Signed-Off-By: Robert Clark &lt;roclark@nvidia.com&gt;
diff --git a/src/nemo_run/core/execution/__init__.py b/src/nemo_run/core/execution/__init__.py
@@ -17,4 +17,4 @@
 from nemo_run.core.execution.skypilot import SkypilotExecutor
 from nemo_run.core.execution.slurm import SlurmExecutor
 
-__all__ = ["LocalExecutor", "SlurmExecutor", "SkypilotExecutor"]
+__all__ = ["LocalExecutor", "SlurmExecutor", "SkypilotExecutor", "DGXCloudExecutor"]
diff --git a/src/nemo_run/core/execution/dgxcloud.py b/src/nemo_run/core/execution/dgxcloud.py
@@ -138,7 +138,7 @@ def create_distributed_job(
         return response
 
     def launch(self, name: str, cmd: list[str]) -> tuple[str, str]:
-        name = name.replace("_", "-")  # to meet K8s requirements
+        name = name.replace("_", "-").replace(".", "-")  # to meet K8s requirements
         token = self.get_auth_token()
         if not token:
             raise RuntimeError("Failed to get auth token")
@@ -156,6 +156,12 @@ def launch(self, name: str, cmd: list[str]) -> tuple[str, str]:
         status = r_json["actualPhase"]
         return job_id, status
 
+    def nnodes(self) -> int:
+        return self.nodes
+
+    def nproc_per_node(self) -> int:
+        return self.gpus_per_node
+
     def status(self, job_id: str) -> Optional[DGXCloudState]:
         url = f"{self.base_url}/workloads/distributed/{job_id}"
         token = self.get_auth_token()
diff --git a/src/nemo_run/run/torchx_backend/components/torchrun.py b/src/nemo_run/run/torchx_backend/components/torchrun.py
@@ -59,6 +59,7 @@ def torchrun(
     rdzv_backend: str = "c10d",
     mounts: Optional[list[str]] = None,
     debug: bool = False,
+    dgxc: bool = False,
 ) -> specs.AppDef:
     """
     Distributed data parallel style application (one role, multi-replica).
@@ -92,6 +93,7 @@ def torchrun(
         mounts: mounts to mount into the worker environment/container (ex. type=<bind/volume>,src=/host,dst=/job[,readonly]).

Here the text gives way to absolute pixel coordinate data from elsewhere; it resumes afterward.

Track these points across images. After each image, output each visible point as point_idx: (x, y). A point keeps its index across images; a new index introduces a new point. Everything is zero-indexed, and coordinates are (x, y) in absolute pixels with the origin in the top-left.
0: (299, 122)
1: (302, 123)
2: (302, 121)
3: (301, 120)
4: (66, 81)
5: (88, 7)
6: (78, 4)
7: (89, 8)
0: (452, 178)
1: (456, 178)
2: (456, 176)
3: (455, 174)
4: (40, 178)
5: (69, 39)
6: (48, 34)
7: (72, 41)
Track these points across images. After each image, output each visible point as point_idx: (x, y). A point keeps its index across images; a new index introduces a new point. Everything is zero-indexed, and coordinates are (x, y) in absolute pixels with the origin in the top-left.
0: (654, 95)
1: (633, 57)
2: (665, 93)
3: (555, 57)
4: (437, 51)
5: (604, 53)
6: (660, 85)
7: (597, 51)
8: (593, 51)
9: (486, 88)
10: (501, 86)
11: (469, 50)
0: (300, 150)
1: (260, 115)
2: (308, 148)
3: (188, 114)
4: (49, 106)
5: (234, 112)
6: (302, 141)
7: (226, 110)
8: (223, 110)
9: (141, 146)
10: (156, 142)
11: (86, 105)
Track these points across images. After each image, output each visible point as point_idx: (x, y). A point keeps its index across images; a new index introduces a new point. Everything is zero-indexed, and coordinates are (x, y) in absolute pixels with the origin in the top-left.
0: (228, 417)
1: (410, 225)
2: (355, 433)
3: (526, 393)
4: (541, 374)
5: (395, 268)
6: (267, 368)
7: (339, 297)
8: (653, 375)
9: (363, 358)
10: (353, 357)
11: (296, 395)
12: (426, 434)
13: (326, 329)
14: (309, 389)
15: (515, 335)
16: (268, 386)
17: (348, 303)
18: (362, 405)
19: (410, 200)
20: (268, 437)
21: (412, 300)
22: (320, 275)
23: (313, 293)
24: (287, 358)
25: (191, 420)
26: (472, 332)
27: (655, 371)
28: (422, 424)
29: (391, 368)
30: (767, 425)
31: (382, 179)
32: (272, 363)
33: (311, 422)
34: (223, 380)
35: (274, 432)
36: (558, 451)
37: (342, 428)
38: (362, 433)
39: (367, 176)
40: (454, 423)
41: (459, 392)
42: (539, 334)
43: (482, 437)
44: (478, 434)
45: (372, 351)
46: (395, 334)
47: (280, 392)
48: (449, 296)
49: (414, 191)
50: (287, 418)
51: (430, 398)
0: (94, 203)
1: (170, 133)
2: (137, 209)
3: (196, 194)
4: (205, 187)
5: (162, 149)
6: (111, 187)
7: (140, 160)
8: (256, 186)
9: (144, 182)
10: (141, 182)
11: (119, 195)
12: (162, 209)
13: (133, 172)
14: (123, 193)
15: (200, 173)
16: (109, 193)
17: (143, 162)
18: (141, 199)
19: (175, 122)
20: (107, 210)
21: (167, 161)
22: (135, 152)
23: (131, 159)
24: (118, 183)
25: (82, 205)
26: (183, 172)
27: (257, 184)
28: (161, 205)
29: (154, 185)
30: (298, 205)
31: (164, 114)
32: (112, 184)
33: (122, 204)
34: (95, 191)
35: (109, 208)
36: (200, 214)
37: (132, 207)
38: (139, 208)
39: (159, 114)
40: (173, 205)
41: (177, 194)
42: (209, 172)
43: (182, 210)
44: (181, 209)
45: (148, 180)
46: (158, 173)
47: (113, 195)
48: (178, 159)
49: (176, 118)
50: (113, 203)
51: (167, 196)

                 See scheduler documentation for more info.
         debug: whether to run with preset debug flags enabled
+        dgxc: whether to use a subset of settings for DGX Cloud
     """
     if (script is None) == (m is None):
         raise ValueError("exactly one of --script and -m must be specified")
@@ -130,24 +132,27 @@ def torchrun(
     if debug:
         env.update(_TORCH_DEBUG_FLAGS)
 
-    cmd = [
-        "--rdzv-backend",
-        rdzv_backend,
-        "--rdzv-endpoint",
-        rdzv_endpoint,
-        "--rdzv-id",
-        f"{random.randint(1, 10000)}",
-        "--nnodes",
-        num_nodes,
-        "--nproc-per-node",
-        nproc_per_node,
-        "--node-rank",
-        node_rank,
-        "--tee",
-        "3",
-        # "--role",
-        # "",
-    ]
+    if dgxc:
+        cmd = ["--nnodes", nnodes_rep, "--nproc-per-node", nproc_per_node]
+    else:
+        cmd = [
+            "--rdzv-backend",
+            rdzv_backend,
+            "--rdzv-endpoint",
+            rdzv_endpoint,
+            "--rdzv-id",
+            f"{random.randint(1, 10000)}",
+            "--nnodes",
+            num_nodes,
+            "--nproc-per-node",
+            nproc_per_node,
+            "--node-rank",
+            node_rank,
+            "--tee",
+            "3",
+            # "--role",
+            # "",
+        ]
     if script is not None:
         if no_python:
             cmd += ["--no-python"]
diff --git a/src/nemo_run/run/torchx_backend/packaging.py b/src/nemo_run/run/torchx_backend/packaging.py
@@ -23,6 +23,7 @@
 
 from nemo_run.config import SCRIPTS_DIR, Partial, Script
 from nemo_run.core.execution.base import Executor, FaultTolerance, Torchrun
+from nemo_run.core.execution.dgxcloud import DGXCloudExecutor
 from nemo_run.core.execution.local import LocalExecutor
 from nemo_run.core.serialization.yaml import YamlSerializer
 from nemo_run.core.serialization.zlib_json import ZlibJSONSerializer
@@ -139,6 +140,7 @@ def package(
             mounts=mounts,
             debug=executor.packager.debug,
             max_retries=executor.retries,
+            dgxc=isinstance(executor, DGXCloudExecutor),
         )
     elif launcher and isinstance(launcher, FaultTolerance):
         app_def = ft_launcher.ft_launcher(